In Ned Raggett's (Allmusic) review he felt "The late-night-in-the-club feeling of "Let's Live" benefits from the sometimes campy string performance." In David Landgren's review he states ""Let's Live" is a slower number, replete with violins and cello, and I think it is this track that makes you realise that Blackeyed Susans are not just clones of what the aforementioned bands (Died Pretty and The Cruel Sea), but are very clearly tracing out their own path."

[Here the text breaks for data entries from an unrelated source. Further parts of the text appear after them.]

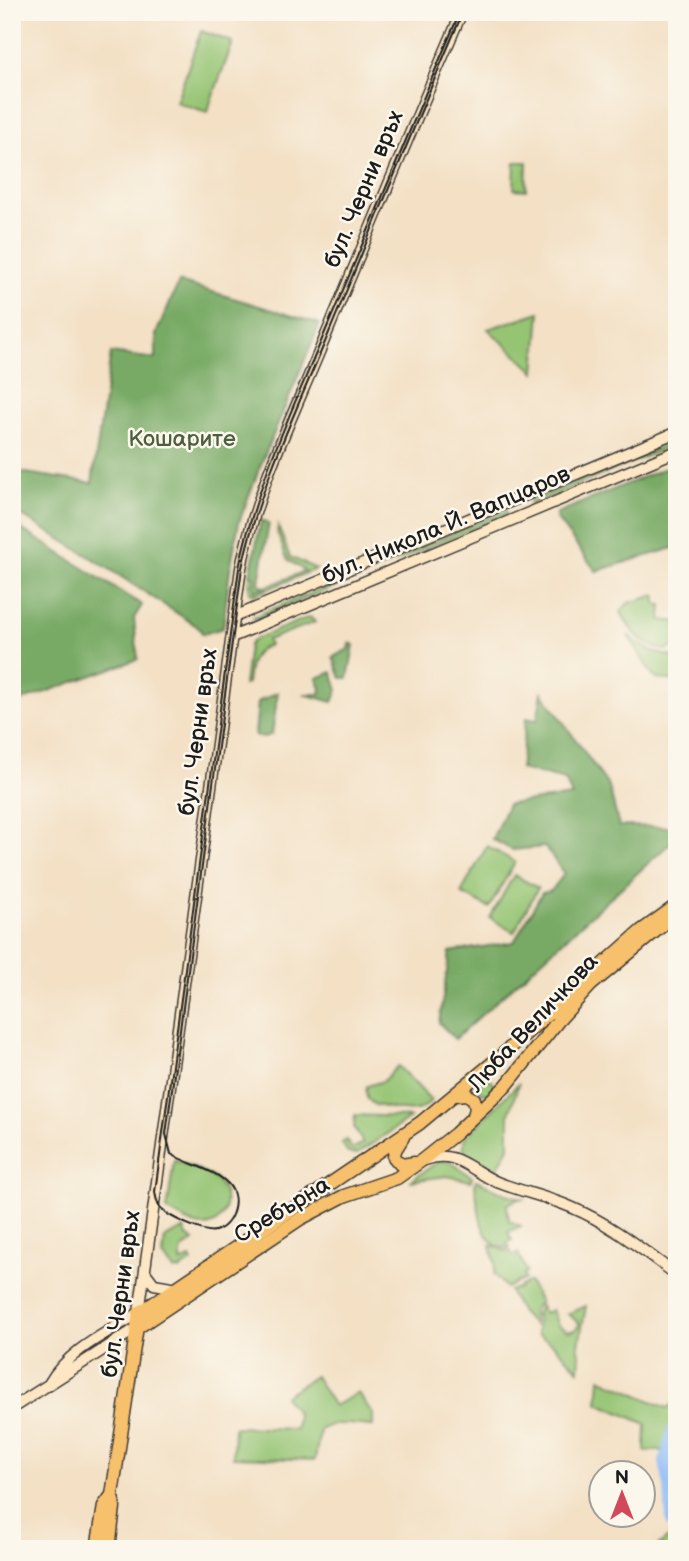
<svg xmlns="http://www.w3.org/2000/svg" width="689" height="1561" font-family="'Balsamiq Sans',sans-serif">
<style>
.green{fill:#95c473;stroke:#587048;stroke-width:2}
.forest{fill:#78aa65;stroke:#4a6340;stroke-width:2}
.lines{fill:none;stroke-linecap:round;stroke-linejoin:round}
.river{stroke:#8bbaf6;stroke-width:14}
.secondary-casing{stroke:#3c3935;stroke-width:13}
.primary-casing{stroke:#3c3935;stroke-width:15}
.secondary{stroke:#fce6c4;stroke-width:10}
.primary{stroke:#f7c06c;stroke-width:12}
.tram{stroke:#1c1c1c;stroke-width:2}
.labels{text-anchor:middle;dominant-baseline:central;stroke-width:5;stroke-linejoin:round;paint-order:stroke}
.street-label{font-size:23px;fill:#1c1c1c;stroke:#fbf7ec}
.park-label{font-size:23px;fill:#4c5f3f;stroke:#fbf7ec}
</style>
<rect width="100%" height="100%" fill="#fbf7ec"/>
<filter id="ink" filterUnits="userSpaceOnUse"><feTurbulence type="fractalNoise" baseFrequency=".0143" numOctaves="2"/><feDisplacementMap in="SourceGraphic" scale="14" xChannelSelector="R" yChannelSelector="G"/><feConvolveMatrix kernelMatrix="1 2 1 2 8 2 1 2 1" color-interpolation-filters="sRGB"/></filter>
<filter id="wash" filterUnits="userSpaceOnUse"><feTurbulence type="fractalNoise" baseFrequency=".00686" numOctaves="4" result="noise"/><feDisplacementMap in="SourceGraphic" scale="28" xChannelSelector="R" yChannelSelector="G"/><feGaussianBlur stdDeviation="1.57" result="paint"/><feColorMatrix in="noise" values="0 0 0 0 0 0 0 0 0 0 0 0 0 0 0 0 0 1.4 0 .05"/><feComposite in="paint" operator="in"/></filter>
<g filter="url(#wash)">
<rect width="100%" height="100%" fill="#f3e0c5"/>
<path class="green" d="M201,31L233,42L207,112L176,102Z
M515,162H527L526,190L514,189Z
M540,312L535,372L488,329Z
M677,439V443L531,505L529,503L530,501Z
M505,511L507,512L506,515L260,618L253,619L255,616Z
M278,526L290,557L316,569L255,595L251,594L249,588L250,574L255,577L254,583L261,589L305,571L287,559L277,532Z
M656,595V604L662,605L661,620L677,622V644L668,650C645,649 630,631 621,612L628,603Z
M310,617L315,622L267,640L269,645C250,652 249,666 247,684L244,685L249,645L255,639Z
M628,635C646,650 654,654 677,657V681L658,679L652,675Z
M487,846L515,862L489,908L461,893Z
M514,875L538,888L514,932L490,918Z
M398,1066L431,1100C421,1118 393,1108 375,1105C367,1100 365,1095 367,1086L383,1081Z
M478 1086a8 8 0 1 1 16 0a8 8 0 1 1-16 0Z
M519,1083L509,1113V1147L496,1171C483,1164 457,1157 465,1138Z
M355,1115L405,1117L410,1118L357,1154L348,1153L342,1143L346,1140L352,1149L363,1143L354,1127Z
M174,1160C188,1166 207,1171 218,1182C234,1200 223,1232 196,1225C186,1222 176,1215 167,1210Z
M439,1161H449L472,1177L471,1181L447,1176L410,1181Z
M476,1180L506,1194L525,1199H517L507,1205L509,1221L521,1226L508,1232L512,1240L507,1243L510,1248C478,1248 479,1208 475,1184Z
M184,1229L187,1236L194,1241L181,1250V1262L190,1258L192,1262L180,1270H174L163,1256L165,1238Z
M491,1245C498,1246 502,1252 510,1251L513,1256L518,1253L527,1272L523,1274L525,1279L506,1288L494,1274L495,1264Z
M529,1282L540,1302L533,1310L534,1325L520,1311L509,1291L520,1288V1286Z
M541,1306L544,1313L552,1310L558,1325L568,1331L575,1330L580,1324L568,1314L586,1306L578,1350L580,1354L579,1370L554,1345L537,1334V1311Z
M315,1376L334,1406L358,1393L373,1414V1426C357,1425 334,1420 320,1430L315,1460L233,1457L234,1427L296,1429L297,1413L284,1396Z
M600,1378L667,1408L677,1401V1408L662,1451H645L646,1424L598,1403Z
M677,1430V1451L674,1459L677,1496L668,1460Z
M675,1533L677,1549H654Z"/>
<path class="forest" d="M179,282L320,324L261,464L239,522L230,569L223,628L203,634L198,627L100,563L12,510V471L92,483L111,353L156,359V334Z
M677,463V547L596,571L556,518L557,513Z
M261,520L269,523L259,582L261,586L267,587L255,591L253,586L255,578L250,574Z
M12,523L142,605L134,618L138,659L12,704Z
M350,643L354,645L348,678H341L333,657L349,649Z
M332,672L338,690L333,702L304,694H320L321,689L317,678Z
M278,692L272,734L263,738L255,735L258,702Z
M542,692L609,787L619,826L677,827V837L455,1039L439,1023L450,952L514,942L542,893L551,891L564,874L545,847L512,850L492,839L508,804L572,796L565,780L520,769L526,718L537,720Z"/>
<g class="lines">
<path class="river" d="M674,1429L666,1462L671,1486L673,1521L677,1530"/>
</g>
</g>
<g filter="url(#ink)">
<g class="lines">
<g class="secondary-casing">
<path id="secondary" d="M234,617L677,432
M232,637L677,451
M425,1160C455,1148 471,1171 497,1182C522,1192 549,1197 573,1208C611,1224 644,1251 677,1275
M145,1272L154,1284L177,1288
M49,1384C68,1350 107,1333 139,1313L241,568C256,490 292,418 322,345C368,234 414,122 462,12
M12,1408L137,1328"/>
</g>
<g class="primary-casing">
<path id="primary" d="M455,1095L466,1094L474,1099L476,1108L474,1116
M403,1137L395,1150L394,1157L401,1165L415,1163
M137,1328L300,1219L344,1196L397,1178L421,1161L455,1134L506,1086L558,1021L591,985L669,920
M97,1549L104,1506L112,1495
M109,1549L114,1507L112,1495L139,1313L420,1123L502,1055L641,931L677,905"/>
</g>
<use href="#secondary" class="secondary"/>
<use href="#primary" class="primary"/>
<path class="tram" d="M460,12C415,116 373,221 328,325C295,404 256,483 239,568L155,1192C156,1198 157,1203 160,1208C167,1216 205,1234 215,1231C233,1226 241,1199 229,1185C215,1169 189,1165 171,1154L166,1134L242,568C259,487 296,411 328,335C373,227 417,119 463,12"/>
</g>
</g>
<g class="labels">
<g class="street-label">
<text transform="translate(364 189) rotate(-67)">бул. Черни връх</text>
<text transform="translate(446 525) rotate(-23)">бул. Никола Й. Вапцаров</text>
<text transform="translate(198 732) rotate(-82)">бул. Черни връх</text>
<text transform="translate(533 1023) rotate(-47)">Люба Величкова</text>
<text transform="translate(282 1210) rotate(-31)">Сребърна</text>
<text transform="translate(121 1294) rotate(-82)">бул. Черни връх</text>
</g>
<g class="park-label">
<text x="182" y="439">Кошарите</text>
</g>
</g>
<rect width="689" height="1561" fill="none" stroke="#fbf7ec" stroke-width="42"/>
<g transform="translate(622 1494)"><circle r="33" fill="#fbf7ec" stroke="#a29f99" stroke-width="2"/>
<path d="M0-5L12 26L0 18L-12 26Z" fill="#d1495b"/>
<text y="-10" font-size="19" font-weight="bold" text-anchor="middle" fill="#1c1c1c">N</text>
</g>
</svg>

The song was featured in the second season of the Australian television drama series, Secret Life of Us.

==Track listing==

Let's Live
| No. | Title | Writer(s) | Length |
|---|---|---|---|
| 1. | "Let's Live" | Phil Kakulas, Rob Snarski | 4:08 |
| 2. | "State Trooper" | Bruce Springsteen | 4:14 |
| 3. | "Moody River" | Gary Bruce | 3:20 |
| 4. | "You're My Flaw" | Phil Kakulas | 3:24 |

==Personnel==
===Tracks 1–3===
- Rob Snarski - vocals, guitars
- Phil Kakulas - double bass
- Kiernan Box - piano, organ
- Ashley Davies - drum kit on track 1
- Jen Anderson - violins on track 1
- Helen Mountfort - cello on track 1
- Mark C Halstead - backing vocals on track 1
- Kathryn Wemyss - string arrangement on track 1

===Track 4===
- Phil Kakulas
- Tim and Jon (the two blind boys of Bruce Street) - backing vocals

==Other credits==
1. Produced by Phil Kakulas, recorded by Victor van Vugt and Andy Parsons, mixed by Tony Cohen.
2. For Alan Vega & Martin Rev. Produced by Phil Kakulas, recorded and mixed by Andy Parsons.
3. Produced by the Blackeyed Susans, recorded by Andy Parsons, mixed by Tony Cohen.
4. Some LC "stranger music" returned with thanks. Performed and recorded by Phil Kakulas in a Stanmore bedroom, Sydney 1990. Vocal recorded by Julian Wu.